LEGISLATION CONCERNING TRADITIONAL PRACTITIONERS
On 18 August 2006 the Constitutional Court declared the Traditional Health Practitioners Act (act no. 35 of 2004) invalid, but the invalidity was suspended for a period of 18 months.
This means that act No.35 of 2004 is valid and will be valid until 16 February 2008. This give the Traditional Health Practitioners time to get their house in order.
The invalidity was ordered not because of the content of the bill but rather because of the consultative process.
Due to the consultative process not been followed according to the requirements, the Health Portfolio Committee arranged public hearings and the hearing in Gauteng was held on 14 August 2007. During this hearing it came out the 60% of all South Africans are using some kind of traditional medication.
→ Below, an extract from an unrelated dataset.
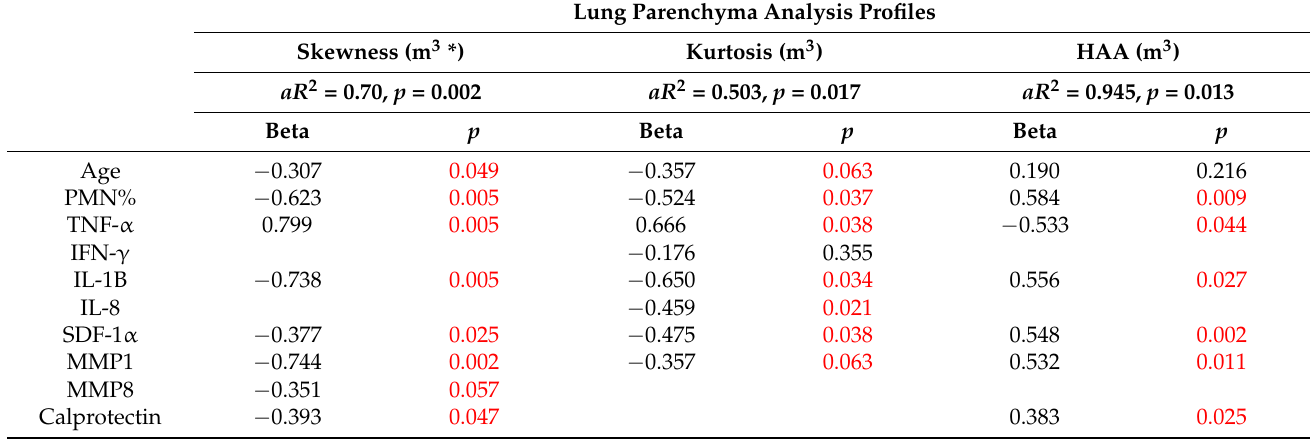
Table 4. Multivariate regression model for quantitative lung parenchyma analysis profiles and chemokines in the peripheral blood of CPA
Bill 20 of 2007 is already in place and will now govern and regulate Traditional Health Practitioners in South Africa.
Bill 20 of 2007 makes provision for the health practitioner’s council and the following groups will be covered:
Inyangas (herbalist or traditional doctors)
Lingcibis (traditional surgeons)
Traditional birth attendants
Abathandazis (faith healers) are excluded.
It is important to note that while the process of Governing and regulating Traditional Health Practitioners in South Africa is taking time that the individual are still protected in the Constitution (Bill of Rights) Every individual has the following rights:
o Right to live
o Right to religion, belief and opinion
o Freedom of association
o To language and culture
The invalidity suspension ended on 16 February 2008, but the new act (Act 22 of 2007 : Traditional Health Practitioners Act, 2007) was signed by the President on 7 January 2008 (see the Government Gazette no. 30660 of 10 January 2008).